- [TASK TO CARRY OUT]: Only text lines belong in the answer: the lines from the first one in the records through the line with "optimization.", copied exactly.

- - - - - - -

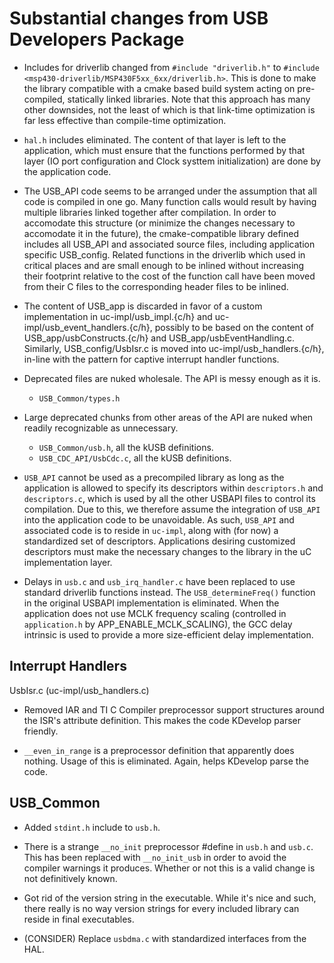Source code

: Substantial changes from USB Developers Package
===============================================

  - Includes for driverlib changed from `#include "driverlib.h"` 
    to `#include <msp430-driverlib/MSP430F5xx_6xx/driverlib.h>`. This is 
    done to make the library compatible with a cmake based build system 
    acting on pre-compiled, statically linked libraries. Note that this
    approach has many other downsides, not the least of which is that 
    link-time optimization is far less effective than compile-time 
    optimization.
        
  - `hal.h` includes eliminated. The content of that layer is left to 
    the application, which must ensure that the functions performed by 
    that layer (IO port configuration and Clock systtem initialization)
    are done by the application code.
      
  - The USB_API code seems to be arranged under the assumption that all 
    code is compiled in one go. Many function calls would result by 
    having multiple libraries linked together after compilation. In 
    order to accomodate this structure (or minimize the changes 
    necessary to accomodate it in the future), the cmake-compatible
    library defined includes all USB_API and associated source files, 
    including application specific USB_config. Related functions in 
    the driverlib which used in critical places and are small enough 
    to be inlined without increasing their footprint relative to the 
    cost of the function call have been moved from their C files to 
    the corresponding header files to be inlined.
    
  - The content of USB_app is discarded in favor of a custom implementation
    in uc-impl/usb_impl.{c/h} and uc-impl/usb_event_handlers.{c/h}, possibly 
    to be based on the content of USB_app/usbConstructs.{c/h} and 
    USB_app/usbEventHandling.c. Similarly, USB_config/UsbIsr.c is moved into 
    uc-impl/usb_handlers.{c/h}, in-line with the pattern for captive 
    interrupt handler functions.
    
  - Deprecated files are nuked wholesale. The API is messy enough as it is.
      - `USB_Common/types.h`
  
  - Large deprecated chunks from other areas of the API are nuked when 
    readily recognizable as unnecessary. 
     - `USB_Common/usb.h`, all the kUSB definitions.
     - `USB_CDC_API/UsbCdc.c`, all the kUSB definitions.
     
  - `USB_API` cannot be used as a precompiled library as long as the 
    application is allowed to specify its descriptors within `descriptors.h` 
    and `descriptors.c`, which is used by all the other USBAPI files to 
    control its compilation. Due to this, we therefore assume the integration 
    of `USB_API` into the application code to be unavoidable. As such, 
    `USB_API` and associated code is to reside in `uc-impl`, along with 
    (for now) a standardized set of descriptors. Applications desiring 
    customized descriptors must make the necessary changes to the library 
    in the uC implementation layer.
    
  - Delays in `usb.c` and `usb_irq_handler.c` have been replaced to use 
    standard driverlib functions instead. The `USB_determineFreq()` function 
    in the original USBAPI implementation is eliminated. When the application 
    does not use MCLK frequency scaling (controlled in `application.h` by 
    APP_ENABLE_MCLK_SCALING), the GCC delay intrinsic is used to provide a 
    more size-efficient delay implementation.

Interrupt Handlers
------------------

UsbIsr.c (uc-impl/usb_handlers.c)

  - Removed IAR and TI C Compiler preprocessor support structures around the 
    ISR's attribute definition. This makes the code KDevelop parser friendly.
  
  - `__even_in_range` is a preprocessor definition that apparently does 
    nothing. Usage of this is eliminated. Again, helps KDevelop parse the
    code. 

    
USB_Common
----------

  - Added `stdint.h` include to `usb.h`. 
  
  - There is a strange `__no_init` preprocessor #define in `usb.h` and 
    `usb.c`. This has been replaced with `__no_init_usb` in order to 
    avoid the compiler warnings it produces. Whether or not this is a 
    valid change is not definitively known.
    
  - Got rid of the version string in the executable. While it's nice and 
    such, there really is no way version strings for every included library 
    can reside in final executables. 
  
  - (CONSIDER) Replace `usbdma.c` with standardized interfaces from the HAL.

- - - - - - -

- [EXERCISE RESULT]:
Source code

: Substantial changes from USB Developers Package
===============================================

  - Includes for driverlib changed from `#include "driverlib.h"` 
    to `#include <msp430-driverlib/MSP430F5xx_6xx/driverlib.h>`. This is 
    done to make the library compatible with a cmake based build system 
    acting on pre-compiled, statically linked libraries. Note that this
    approach has many other downsides, not the least of which is that 
    link-time optimization is far less effective than compile-time 
    optimization.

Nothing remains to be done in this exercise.